** SUPPLIED TEXT **

━━━━

LTP News Sharing:

Washington, D.C. – Bank of America CEO Brian Moynihan today backed away from claims that Georgia’s new voter-integrity law is racist after being confronted by the National Center for Public Policy Research’s Free Enterprise Project (FEP). Two hours earlier, Coca-Cola CEO James Quincey dodged FEP’s question but still retreated toward neutrality on the issue.

At Bank of America’s annual shareholder meeting, FEP Deputy Director Scott Shepard submitted this question:

CEO Brian Moynihan has said that the Georgia voter-integrity legislation increases racial inequality, and must be opposed in order to “stand united in our advocacy for equal voting rights for all.” Can you explain specifically how requiring voters to show ID in order to avoid fraud is racist, and also Bank of America’s timeline for ending all requests for ID from job candidates, employees, visitors to your facilities, borrowers, lenders, and attendees at your annual shareholder meetings, in conformance with your race-based claims?

Moynihan responded:

I don’t think any statement was made by the company. The statements made by the company would [make] clear that the right to vote is core to America, and that we want to make sure it’s preserved and extended to the fullest extent possible.

One of the things is there’s lots of provisions in these laws, and that’s why last week, after looking at some of the discussion, …I got to the conclusion that maybe we need a bipartisan commission. In the elections of 2000 and 2004, President George W. Bush appointed former President Carter and Secretary James Baker to form a commission to look at voting rules and they made a series of recommendations that were delivered in 2005 and they were implemented I think. Similarly, we need to get a set of voting rules that people believe elections are fair here in the country on all sides and address these issues and I think it’d be good to get a bipartisan commission to do it, but we are for the right to vote is paramount to being an American.

Shepard’s question and Moynihan’s response can be heard here.

“Brian Moynihan had disgraced himself and Bank of America with his claims – which he appeared to deny having made during today’s meeting – that voter-integrity laws and the need to show ID and otherwise protect against fraud are somehow racist,” responded Shepard. “We were delighted today to see him back away from those claims. The bedrock of our democracy is belief in the honesty and fairness of our elections. If that goes, our shared, peaceful national life will not be far behind.

━━━━

Items drawn from a data source:
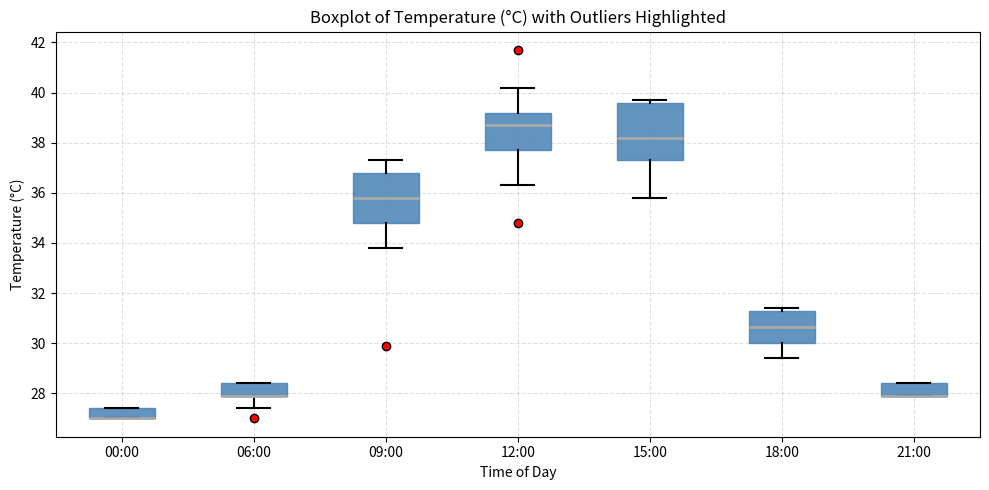

Reading left to right, transcribe this box plot: for each box, give where its median line is, the range the box spans, and where its two whiskers end, as read against the y-axis. The values are not printed on the chart, so give them approximately, as read against the axis.

00:00: median 27.0 (drawn on the box's lower edge), box 27.0 to 27.4, whiskers 27.0 to 27.4
06:00: median 28.0 (drawn on the box's lower edge), box 28.0 to 28.4, whiskers 27.4 to 28.4
09:00: median 35.8, box 34.8 to 36.8, whiskers 33.8 to 37.4
12:00: median 38.8, box 37.8 to 39.2, whiskers 36.4 to 40.2
15:00: median 38.2, box 37.4 to 39.6, whiskers 35.8 to 39.8
18:00: median 30.6, box 30.0 to 31.2, whiskers 29.4 to 31.4
21:00: median 28.0 (drawn on the box's lower edge), box 28.0 to 28.4, whiskers 28.0 to 28.4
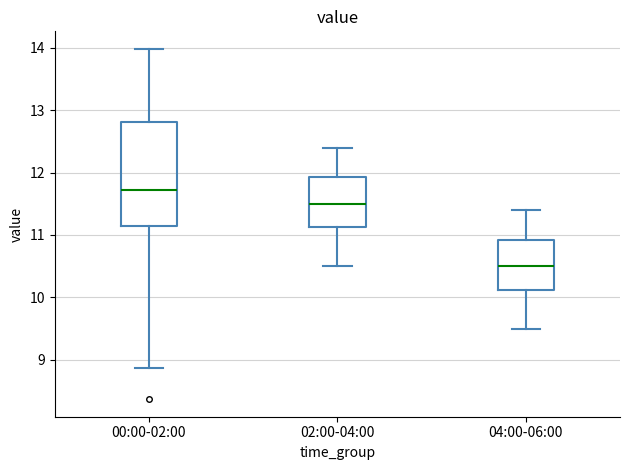

Which box has the highest median line?

00:00-02:00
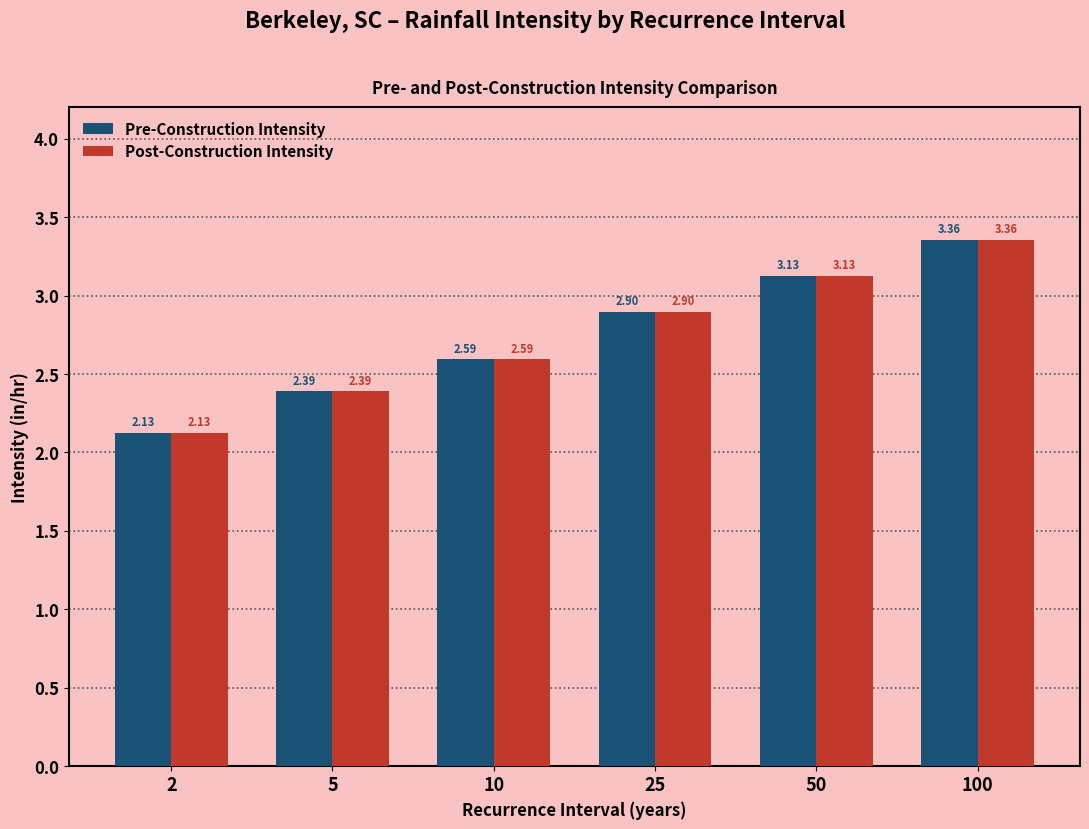

What is the difference between the Pre-Construction Intensity values at 2 and 100?

1.2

━━━━

** WHAT IS REQUIRED **
Reproduce the passage from the report on the Bank of America shareholder meeting word for word, beginning at the words "Shepard’s question and" and stopping after "be far behind.". The listing isn't needed here.

** THE COMPLETED TASK **
Shepard’s question and Moynihan’s response can be heard here.

“Brian Moynihan had disgraced himself and Bank of America with his claims – which he appeared to deny having made during today’s meeting – that voter-integrity laws and the need to show ID and otherwise protect against fraud are somehow racist,” responded Shepard. “We were delighted today to see him back away from those claims. The bedrock of our democracy is belief in the honesty and fairness of our elections. If that goes, our shared, peaceful national life will not be far behind.